On the other hand, the signal detection circuit 130 is coupled to the external device 160 to receive the control signal CS. The control signal CS carries the phase (time point) information of “the vertical blanking period has ended”, so the signal detection circuit 130 can generate the start power signal SPS according to the control signal CS. For example, in some application scenarios, the control signal CS having a first logic level (eg, a high level) may indicate a valid data period in the original data signal TX, while having a second logic level (eg, a low level) may indicate a valid data period in the original data signal TX. bit) of the control signal CS may indicate periods of invalid data (eg, training patterns) in the original data signal TX. Based on this, the signal detection circuit 130 can detect the falling edge of the control signal CS, and generate the startup power signal SPS to the power-on/power-off reset circuit of the power control circuit 140 according to the falling edge of the control signal CS. In other application scenarios, the control signal CS with a low level may indicate valid data periods in the original data signal TX, and the control signal CS with a high level may indicate invalid data in the original data signal TX (eg, training style) period. Based on this, the signal detection circuit 130 can detect the rising edge of the control signal CS, and generate the startup power signal SPS to the power-on/power-off reset circuit of the power control circuit 140 according to the rising edge of the control signal CS.

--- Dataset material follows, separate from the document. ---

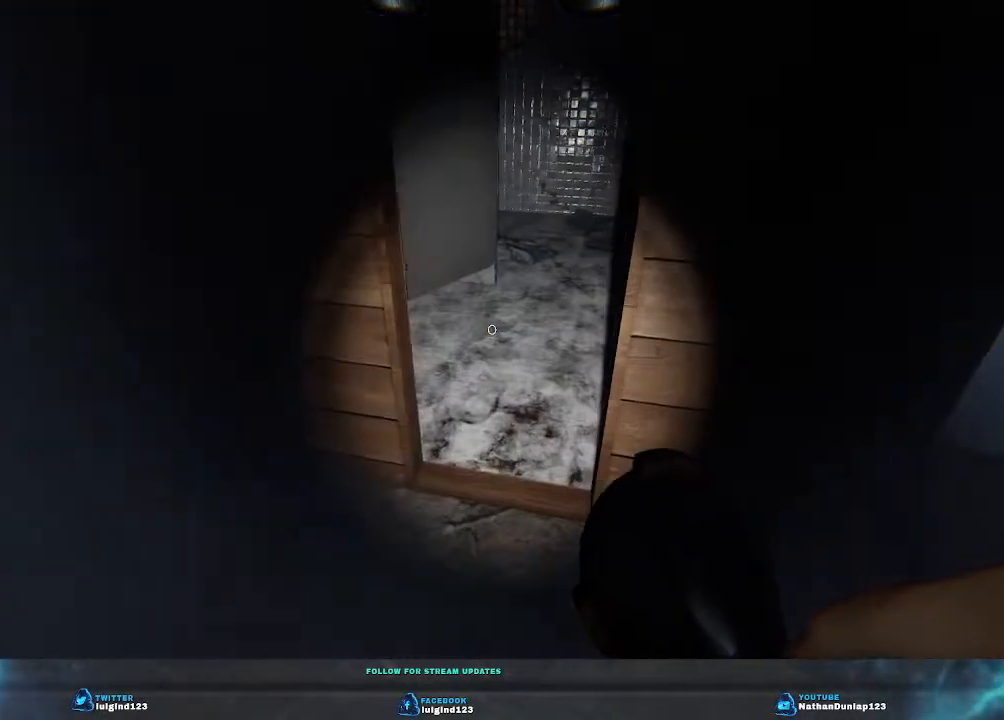
{"keys": ["w"], "events": []}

The power-on/power-off reset circuit of the power control circuit 140 is coupled to the digital circuit 120 to receive the power-off signal CPS. The power-on/power-off reset circuit of the power control circuit 140 is coupled to the signal detection circuit 130 to receive the startup power signal SPS. The power-on/power-off reset circuit of the power control circuit 140 can control the power supply of the clock data recovery circuit 110, the digital circuit 120, and/or the driving circuit 150. The power control circuit 140 can provide power control signals PCS1, PCS2 and PCS3 to the clock data recovery circuit 110, the digital circuit 120 and the driving circuit 150 according to the power off signal CPS and the power on signal SPS respectively to control the clock data recovery circuit 110 and the digital circuit 150. The circuit 120 and the driving circuit 150 operate in a power-off state or a power-on restoration state. For example, the power control circuit 140 can power off the clock data recovery circuit 110 during the non-display time interval, and power up the clock data recovery circuit 110 during the display time interval.

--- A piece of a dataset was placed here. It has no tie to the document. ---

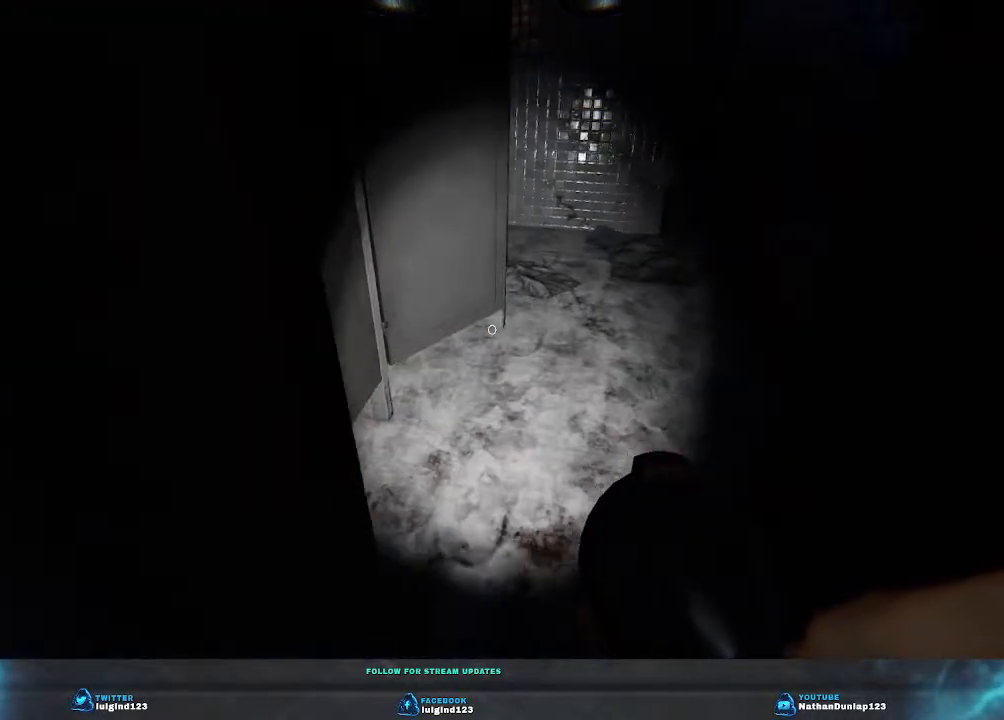
{"keys": ["d"], "events": [[33, "d", "down"], [367, "w", "up"]]}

For details of the operation of the source driver 100, please refer to both FIG. 1 and FIG. 2. FIG. 2 is a signal timing diagram illustrating the source driver 100 shown in FIG. 1 according to an embodiment of the present invention. According to design requirements, the non-display time interval TND includes the vertical blanking period and/or other times. The embodiment shown in FIG. 2 takes the vertical blanking period as an example of the non-display time interval TND. Specifically, in this embodiment, the digital circuit 120 can detect the vertical blanking start signal VBK of the data signal DS1 in the vertical blanking time interval TBK. The vertical blanking start signal VBK means the start of the vertical blanking period (non-display time interval TND). Therefore, the digital circuit 120 can set the power-off signal CPS to an enabled (eg, high voltage level) state during the vertical blanking time interval TBK according to the vertical blanking start signal VBK. At the same time, the signal detection circuit 130 may receive the control signal CS. Because the control signal CS still remains at a high level during the vertical blanking period, the signal detection circuit 130 can keep the startup power signal SPS in a disabled state (eg, a low voltage level).

When the power-off signal CPS is in an enabled state, the power-on/power-off reset circuit of the power control circuit 140 can know that a power-off reset event occurs. Therefore, the power-on/power-off reset circuit of the power control circuit 140 can provide power control signals PCS1˜PCS3 in a disabled (eg, low voltage level) state to the corresponding clock data recovery circuit 110 according to the power-off signal CPS. , the digital circuit 120 and the driving circuit 150, so that the clock data recovery circuit 110, the digital circuit 120 and the driving circuit 150 are powered off.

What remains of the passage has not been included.